Mitigating the effects of Hungary’s isolation in the EU, due to its ambiguous reaction to Russia’s aggression against Ukraine, is the task of President Katalin Novák, who has held office since 10 May. The former vice-president of Fidesz speaks more clearly than the government on Russia’s responsibility and tries to improve the state’s relations primarily with its partners from Central Europe (she paid her first official visits to Warsaw, Berlin, and Prague). However, this does not substantially affect the policy of the government, which still hopes to maintain trade relations with Russia and subordinates its attitude to its aggression to this goal. There is also no indication that Hungary intends to limit economic relations with China.
Conclusions
The Hungarian government will not undertake structural reforms in its next term in office, as this could generate conflicts and weaken its support in the society, as well as provide evidence of irregularities in the management of the state, as accused by the European Commission. The government will focus on measures that strengthen Fidesz’s economic elite and bring voters small but immediate benefits. The voters prioritise low utility bills, which the government therefore cannot eliminate. This is also why relations with Russia and access to its raw materials are of key importance to Hungary. Provisional measures will not alleviate the growing social problems (including the pauperisation of society). However, there are no signs of social solidarity that could cause widespread opposition or influence the decision-makers.

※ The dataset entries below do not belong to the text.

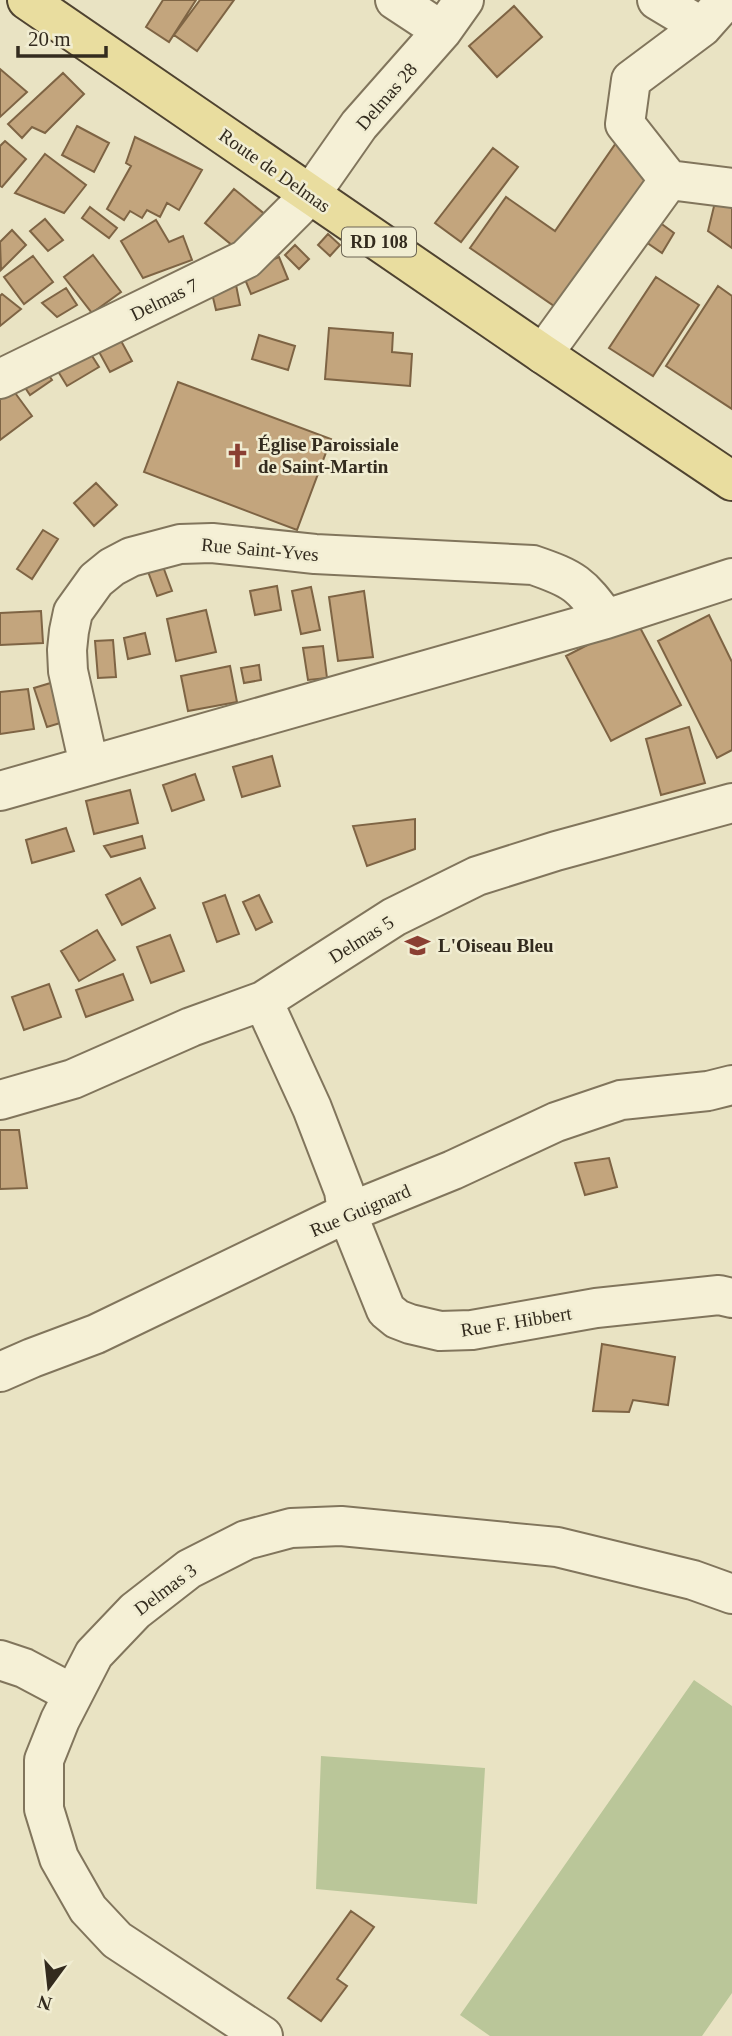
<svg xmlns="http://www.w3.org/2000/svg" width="732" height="2036" font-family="'Times New Roman',serif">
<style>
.green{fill:#bac699}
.building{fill:#c3a57d;stroke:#7e6444;stroke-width:2}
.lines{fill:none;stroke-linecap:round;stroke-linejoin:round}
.minor-casing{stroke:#81755c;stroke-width:42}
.major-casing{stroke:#4f4330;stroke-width:42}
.minor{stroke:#f5f0d6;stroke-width:38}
.major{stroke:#e9dd9f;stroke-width:38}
.labels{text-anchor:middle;stroke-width:5;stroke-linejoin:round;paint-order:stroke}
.shield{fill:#f1edd2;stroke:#6c6554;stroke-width:2}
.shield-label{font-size:18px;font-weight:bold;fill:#332b1e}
.street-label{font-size:19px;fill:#332b1e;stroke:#f1edd2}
.poi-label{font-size:19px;font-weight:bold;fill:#332b1e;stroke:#f1edd2;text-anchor:start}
</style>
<rect width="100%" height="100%" fill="#e9e3c3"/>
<path class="green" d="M694 1680 732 1706V1993L702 2036H490L460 2015Z
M321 1756 485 1768 477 1904 316 1889Z"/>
<path class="building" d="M163 0H196L169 42 146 27Z
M200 0H234L197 51 174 35Z
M514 6 542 37 497 77 469 46Z
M0 69 27 92 0 117Z
M63 73 84 94 45 133 32 127 22 138 8 124Z
M77 126 109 143 94 172 62 155Z
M135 137 202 170 179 210 167 203 160 217 147 210 142 218 130 211 124 220 107 209 131 166 126 163Z
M5 141 26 159 2 187 0 186V146Z
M616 143 654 169 557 308 470 248 506 197 555 231Z
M493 148 518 167 461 242 435 223Z
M45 154 86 185 64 213 15 193Z
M234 189 267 216 238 250 205 223Z
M716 198 732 204V248L708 231Z
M90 207 117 228 109 238 82 218Z
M644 211 674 233 662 253 630 231Z
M45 219 63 240 48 251 30 231Z
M156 220 169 242 183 236 192 260 143 278 121 241Z
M12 230 26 245 1 270 0 242Z
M328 234 340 245 330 256 318 245Z
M295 245 309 259 299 269 285 255Z
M93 255 121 292 92 313 64 277Z
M33 256 53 282 24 304 4 277Z
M279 257 288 279 251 294 242 272Z
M656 277 699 305 653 376 609 348Z
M235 280 240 305 216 310 210 285Z
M718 286 732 296V409L666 366Z
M66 288 77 305 57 317 42 303Z
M2 294 21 309 0 326V296Z
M114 328 132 361 110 372 92 339Z
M329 328 393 333 392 352 412 354 410 386 325 379Z
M259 335 295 346 288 370 252 359Z
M80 337 99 367 67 386 56 368Z
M40 362 52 380 30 395 18 377Z
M178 382 331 439 297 530 144 472Z
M10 386 32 416 0 440V393Z
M96 483 117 505 94 526 74 503Z
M43 530 58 539 32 579 17 569Z
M161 561 172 591 157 596 146 566Z
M277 586 281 610 255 615 250 591Z
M311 587 320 630 301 634 292 591Z
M364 591 373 657 338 661 329 597Z
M206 610 216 652 176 661 167 619Z
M41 611 43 643 0 645V613Z
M709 615 732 662V750L717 758 658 641Z
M636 620 681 705 611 741 566 656Z
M145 633 150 654 128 659 124 638Z
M113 640 116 677 98 678 95 641Z
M323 646 327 678 308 680 303 648Z
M259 665 261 680 244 683 241 668Z
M230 666 237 702 188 711 181 676Z
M67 678 80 717 47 727 34 688Z
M28 689 34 729 0 734V692Z
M689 727 705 783 661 795 646 739Z
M272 756 280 786 242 797 233 767Z
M195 774 204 800 172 811 163 785Z
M130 790 138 823 94 834 86 801Z
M415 819V849L367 866 353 826Z
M66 828 74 851 32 863 26 840Z
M142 836 145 848 111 857 104 846Z
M140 878 155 908 122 925 106 895Z
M225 895 239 934 217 942 203 903Z
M259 895 272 922 256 930 243 902Z
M97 930 115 960 79 981 61 951Z
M170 935 184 971 151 983 137 947Z
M123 974 133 1000 86 1017 76 990Z
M49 984 61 1017 24 1030 12 997Z
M0 1130H19L27 1188 0 1189Z
M609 1158 617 1187 585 1195 575 1163Z
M602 1344 675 1357 668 1405 633 1400 629 1412 593 1411Z
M351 1911 374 1927 337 1979 347 1986 321 2021 288 1998Z"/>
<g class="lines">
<defs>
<path id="minor" d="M395 0 442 31
M657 0 702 27
M726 0 702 27 631 80 625 124 669 180 732 188
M543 354 669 180
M0 379 246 259 310 195 359 125 442 31 464 0
M89 765 68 671 67 650 69 631 73 612 96 580 112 567 131 557 180 544 212 543 315 554 533 565C574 579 581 584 606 619
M0 791 606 619 732 578
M263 1001 312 1108 344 1191 347 1213 386 1310 397 1319 410 1324 440 1331 472 1330 596 1308 719 1295 732 1298
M0 1100 73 1079 191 1027 263 1001 394 917 477 876 556 851 732 803
M0 1372 32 1358 96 1334 347 1213 453 1170 556 1122 621 1100 708 1091 732 1085
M0 1660 24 1668 73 1694
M263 2036 117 1940 88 1909 59 1858 44 1809V1760L60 1720 94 1654 135 1611 189 1569 246 1540 291 1528 341 1526 557 1547 693 1580 732 1594"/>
<path id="major" d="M27 0 543 354 732 481"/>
</defs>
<use href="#minor" class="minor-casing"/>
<use href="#major" class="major-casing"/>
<use href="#minor" class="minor"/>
<use href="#major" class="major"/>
</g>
<defs>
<symbol id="church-bare" viewBox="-9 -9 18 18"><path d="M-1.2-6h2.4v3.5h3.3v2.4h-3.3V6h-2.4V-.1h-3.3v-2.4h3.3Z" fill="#8a3f32" stroke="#f1edd2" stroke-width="2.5" paint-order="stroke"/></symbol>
<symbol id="school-bare" viewBox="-9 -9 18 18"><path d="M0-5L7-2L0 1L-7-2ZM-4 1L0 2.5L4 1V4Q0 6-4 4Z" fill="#8a3f32" stroke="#f1edd2" stroke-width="2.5" paint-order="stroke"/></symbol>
</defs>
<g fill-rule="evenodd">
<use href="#church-bare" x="220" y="438" width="35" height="35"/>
<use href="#school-bare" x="400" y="928" width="35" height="35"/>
</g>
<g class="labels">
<rect class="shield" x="342" y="227.5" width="74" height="29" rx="5"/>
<g class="shield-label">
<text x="379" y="248">RD 108</text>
</g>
<g class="street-label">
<text transform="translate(386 96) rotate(-49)" y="7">Delmas 28</text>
<text transform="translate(275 170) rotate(35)" y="7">Route de Delmas</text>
<text transform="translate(164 299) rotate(-26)" y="7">Delmas 7</text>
<text transform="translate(260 549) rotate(5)" y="7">Rue Saint-Yves</text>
<text transform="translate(361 939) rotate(-32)" y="7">Delmas 5</text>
<text transform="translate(360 1210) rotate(-23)" y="7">Rue Guignard</text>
<text transform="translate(516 1321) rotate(-9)" y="7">Rue F. Hibbert</text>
<text transform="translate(165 1589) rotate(-37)" y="7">Delmas 3</text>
</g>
<g class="poi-label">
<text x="258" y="451">Église Paroissiale<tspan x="258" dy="22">de Saint-Martin</tspan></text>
<text x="438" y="952">L'Oiseau Bleu</text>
</g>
</g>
<g transform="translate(49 1987) rotate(195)" stroke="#f1edd2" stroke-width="5" paint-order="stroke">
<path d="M0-5L12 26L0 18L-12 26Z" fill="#332b1e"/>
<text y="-10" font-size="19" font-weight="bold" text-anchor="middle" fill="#332b1e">N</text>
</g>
<path d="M18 46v10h88v-10" fill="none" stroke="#332b1e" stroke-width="3.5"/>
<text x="28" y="46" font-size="21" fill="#332b1e" stroke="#f1edd2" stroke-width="5" paint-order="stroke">20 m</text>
</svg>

The European Commission’s accusations, based on which it is blocking Hungary’s access to resources from the reconstruction fund, concern structural problems, including non-transparent tenders and corruption, and are therefore difficult to overcome. In addition, the Hungarian government continues to generate disputes on the European scene, for example, by vetoing joint actions, which lowers the chances for a compromise. The lack of these funds will have serious macroeconomic consequences for Hungary, whose indebtedness will increase.
Marginalised in the EU because of its position on the Russian aggression and facing with major problems with the rule of law, Hungary is in great need of partners in the Union. It is clearly trying to improve relations with Poland, which is in a comfortable situation as it no longer relies on Hungary’s support in matters relating to the rule of law. Poland can use the absence of such dependency to shape its regional cooperation more freely.